** Acción requerida **
Transcriba sin cambios el fragmento del texto que se abre con las palabras que contienen "Nota: Cuando estudiaba" y se cierra con "de dicha revista.".

** Texto proporcionado **

++++++++++

Nota: Cuando estudiaba en la Facultad de Informática participé en la revista que hacíamos los alumnos y que se llamaba Coleópteros y Otros virus. Colaboré en muchas cosas, incluso en dar vida a algún personaje con el que me atreví a hacer opinión desde otro punto de vista. Ana del Berro fue el último de los seudónimos. El segundo artículo de un personaje nuevo siempre resulta complicado, pues afianza o derrumba el universo que se va describiendo. El artículo que hoy recojo en este blog fue escrito en febrero de 1995 y publicado en el número 20 de dicha revista.
Bohemio
Hace casi tres meses coincidimos en el autobús a León. Estaba muy cambiado, yo también -me dijo-. Nos sentamos juntos y durante las cuatro horas y media de viaje charlamos de vez en cuando. El me contó vaguedades de su vida, anécdotas inútiles para llenar un silencio molesto; pero ni un solo verso. Es así, por pequeños detalles, como nos vamos dando cuenta de dónde se quedó nuestro «amor».

++++++++++

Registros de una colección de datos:
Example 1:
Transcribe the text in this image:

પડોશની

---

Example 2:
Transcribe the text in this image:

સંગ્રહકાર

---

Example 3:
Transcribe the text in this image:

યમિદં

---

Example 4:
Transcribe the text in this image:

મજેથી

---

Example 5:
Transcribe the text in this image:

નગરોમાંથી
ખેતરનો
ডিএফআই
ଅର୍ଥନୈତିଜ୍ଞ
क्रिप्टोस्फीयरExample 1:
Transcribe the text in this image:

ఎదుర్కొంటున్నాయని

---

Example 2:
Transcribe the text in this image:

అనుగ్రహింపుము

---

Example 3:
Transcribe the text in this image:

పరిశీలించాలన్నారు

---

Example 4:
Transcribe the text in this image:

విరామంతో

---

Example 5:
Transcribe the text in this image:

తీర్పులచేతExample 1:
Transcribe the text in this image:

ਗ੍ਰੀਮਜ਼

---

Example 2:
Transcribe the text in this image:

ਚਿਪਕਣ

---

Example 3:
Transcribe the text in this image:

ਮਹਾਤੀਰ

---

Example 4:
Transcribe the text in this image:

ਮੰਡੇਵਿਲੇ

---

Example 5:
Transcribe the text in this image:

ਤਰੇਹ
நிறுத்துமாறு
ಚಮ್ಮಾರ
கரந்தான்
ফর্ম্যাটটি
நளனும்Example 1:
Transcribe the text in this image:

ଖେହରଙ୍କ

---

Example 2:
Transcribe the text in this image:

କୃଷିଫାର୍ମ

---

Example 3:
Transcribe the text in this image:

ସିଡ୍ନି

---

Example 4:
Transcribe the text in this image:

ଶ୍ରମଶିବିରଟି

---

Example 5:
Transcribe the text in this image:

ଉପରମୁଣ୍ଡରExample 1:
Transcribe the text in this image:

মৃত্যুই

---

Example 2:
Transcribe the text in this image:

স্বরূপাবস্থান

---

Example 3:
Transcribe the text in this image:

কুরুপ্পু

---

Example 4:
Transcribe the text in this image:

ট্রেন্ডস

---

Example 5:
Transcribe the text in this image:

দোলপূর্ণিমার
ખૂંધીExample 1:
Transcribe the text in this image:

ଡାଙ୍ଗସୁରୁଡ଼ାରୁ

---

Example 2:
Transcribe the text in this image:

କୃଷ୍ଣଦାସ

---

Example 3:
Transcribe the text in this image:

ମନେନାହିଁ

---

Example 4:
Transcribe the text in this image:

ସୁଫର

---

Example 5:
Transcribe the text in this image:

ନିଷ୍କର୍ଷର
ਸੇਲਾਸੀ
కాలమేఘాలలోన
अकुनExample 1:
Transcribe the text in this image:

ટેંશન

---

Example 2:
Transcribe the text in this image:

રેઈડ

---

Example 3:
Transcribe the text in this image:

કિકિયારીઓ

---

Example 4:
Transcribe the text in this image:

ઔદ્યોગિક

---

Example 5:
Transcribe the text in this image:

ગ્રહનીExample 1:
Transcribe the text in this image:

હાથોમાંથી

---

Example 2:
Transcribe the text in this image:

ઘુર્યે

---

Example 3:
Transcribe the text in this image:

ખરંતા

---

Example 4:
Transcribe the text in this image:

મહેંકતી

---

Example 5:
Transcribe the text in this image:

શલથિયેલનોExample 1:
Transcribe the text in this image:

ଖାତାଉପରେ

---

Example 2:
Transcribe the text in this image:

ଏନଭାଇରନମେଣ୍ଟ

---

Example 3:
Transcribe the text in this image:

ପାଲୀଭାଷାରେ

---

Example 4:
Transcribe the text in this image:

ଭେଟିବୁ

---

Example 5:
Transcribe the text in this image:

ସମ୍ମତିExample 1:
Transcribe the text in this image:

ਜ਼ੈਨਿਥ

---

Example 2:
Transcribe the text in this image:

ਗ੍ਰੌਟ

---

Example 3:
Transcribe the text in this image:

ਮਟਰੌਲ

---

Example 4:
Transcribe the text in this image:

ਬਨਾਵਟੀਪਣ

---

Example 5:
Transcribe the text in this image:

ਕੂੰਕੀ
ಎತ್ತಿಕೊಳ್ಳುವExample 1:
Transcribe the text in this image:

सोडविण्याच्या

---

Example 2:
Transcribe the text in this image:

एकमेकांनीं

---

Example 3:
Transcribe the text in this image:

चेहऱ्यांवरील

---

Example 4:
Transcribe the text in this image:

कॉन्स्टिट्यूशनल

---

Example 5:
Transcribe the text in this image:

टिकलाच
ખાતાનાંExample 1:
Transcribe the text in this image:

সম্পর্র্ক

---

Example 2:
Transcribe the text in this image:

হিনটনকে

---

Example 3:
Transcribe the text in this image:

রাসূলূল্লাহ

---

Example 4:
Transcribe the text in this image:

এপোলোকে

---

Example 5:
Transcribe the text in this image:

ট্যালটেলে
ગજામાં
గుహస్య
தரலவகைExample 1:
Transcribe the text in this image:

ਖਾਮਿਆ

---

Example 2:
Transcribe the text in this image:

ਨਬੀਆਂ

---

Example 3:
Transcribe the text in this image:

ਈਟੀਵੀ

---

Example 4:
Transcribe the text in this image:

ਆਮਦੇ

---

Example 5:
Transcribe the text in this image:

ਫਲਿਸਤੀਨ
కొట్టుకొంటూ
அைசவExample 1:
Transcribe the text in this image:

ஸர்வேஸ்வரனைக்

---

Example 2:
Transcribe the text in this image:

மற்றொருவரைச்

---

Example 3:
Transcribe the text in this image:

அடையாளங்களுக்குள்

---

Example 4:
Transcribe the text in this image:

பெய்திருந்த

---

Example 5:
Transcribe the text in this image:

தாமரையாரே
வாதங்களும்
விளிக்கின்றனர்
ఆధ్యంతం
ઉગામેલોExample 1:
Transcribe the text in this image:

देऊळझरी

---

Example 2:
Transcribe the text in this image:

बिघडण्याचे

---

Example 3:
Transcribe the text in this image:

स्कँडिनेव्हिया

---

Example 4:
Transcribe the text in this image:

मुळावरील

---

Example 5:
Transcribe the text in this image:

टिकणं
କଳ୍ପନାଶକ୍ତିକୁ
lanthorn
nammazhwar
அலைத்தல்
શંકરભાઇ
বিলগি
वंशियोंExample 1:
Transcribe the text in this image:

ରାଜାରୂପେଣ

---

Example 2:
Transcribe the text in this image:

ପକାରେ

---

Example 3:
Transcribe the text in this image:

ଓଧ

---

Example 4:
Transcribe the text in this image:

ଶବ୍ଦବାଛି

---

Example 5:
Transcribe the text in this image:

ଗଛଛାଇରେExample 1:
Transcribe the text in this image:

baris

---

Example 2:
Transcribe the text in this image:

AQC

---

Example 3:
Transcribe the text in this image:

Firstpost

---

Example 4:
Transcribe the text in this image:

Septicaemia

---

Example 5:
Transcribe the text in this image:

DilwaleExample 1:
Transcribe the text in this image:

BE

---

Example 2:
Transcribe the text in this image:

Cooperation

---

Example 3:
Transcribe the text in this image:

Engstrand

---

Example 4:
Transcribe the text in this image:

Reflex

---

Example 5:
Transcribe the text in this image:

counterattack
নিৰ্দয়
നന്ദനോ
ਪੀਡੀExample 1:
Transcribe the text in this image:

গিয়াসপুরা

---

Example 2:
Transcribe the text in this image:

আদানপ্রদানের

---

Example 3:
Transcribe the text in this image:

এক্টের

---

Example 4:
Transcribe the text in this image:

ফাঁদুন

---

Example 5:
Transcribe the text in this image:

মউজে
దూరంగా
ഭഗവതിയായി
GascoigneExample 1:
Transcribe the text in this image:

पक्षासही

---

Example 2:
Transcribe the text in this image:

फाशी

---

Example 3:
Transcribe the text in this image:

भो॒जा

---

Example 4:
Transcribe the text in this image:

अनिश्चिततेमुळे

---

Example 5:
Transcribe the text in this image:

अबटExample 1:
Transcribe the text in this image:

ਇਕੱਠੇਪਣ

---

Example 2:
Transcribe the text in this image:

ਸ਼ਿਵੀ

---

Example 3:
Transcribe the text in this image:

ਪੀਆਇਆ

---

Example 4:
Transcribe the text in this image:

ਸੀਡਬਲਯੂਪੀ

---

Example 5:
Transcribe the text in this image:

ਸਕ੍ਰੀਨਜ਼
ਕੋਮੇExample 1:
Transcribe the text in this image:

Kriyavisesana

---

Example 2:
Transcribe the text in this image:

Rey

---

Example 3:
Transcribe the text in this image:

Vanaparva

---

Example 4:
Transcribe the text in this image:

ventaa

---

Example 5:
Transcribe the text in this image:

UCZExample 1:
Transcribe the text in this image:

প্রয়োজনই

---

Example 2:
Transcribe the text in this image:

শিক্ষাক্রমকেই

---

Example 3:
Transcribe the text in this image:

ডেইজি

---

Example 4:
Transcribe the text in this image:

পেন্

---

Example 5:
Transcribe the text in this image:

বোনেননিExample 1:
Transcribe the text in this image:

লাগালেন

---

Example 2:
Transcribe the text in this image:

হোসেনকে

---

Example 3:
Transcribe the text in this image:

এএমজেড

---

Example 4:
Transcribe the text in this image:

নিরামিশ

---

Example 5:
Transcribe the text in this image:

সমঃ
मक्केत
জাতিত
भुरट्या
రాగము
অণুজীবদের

++++++++++

** Respuesta a la tarea **
Nota: Cuando estudiaba en la Facultad de Informática participé en la revista que hacíamos los alumnos y que se llamaba Coleópteros y Otros virus. Colaboré en muchas cosas, incluso en dar vida a algún personaje con el que me atreví a hacer opinión desde otro punto de vista. Ana del Berro fue el último de los seudónimos. El segundo artículo de un personaje nuevo siempre resulta complicado, pues afianza o derrumba el universo que se va describiendo. El artículo que hoy recojo en este blog fue escrito en febrero de 1995 y publicado en el número 20 de dicha revista.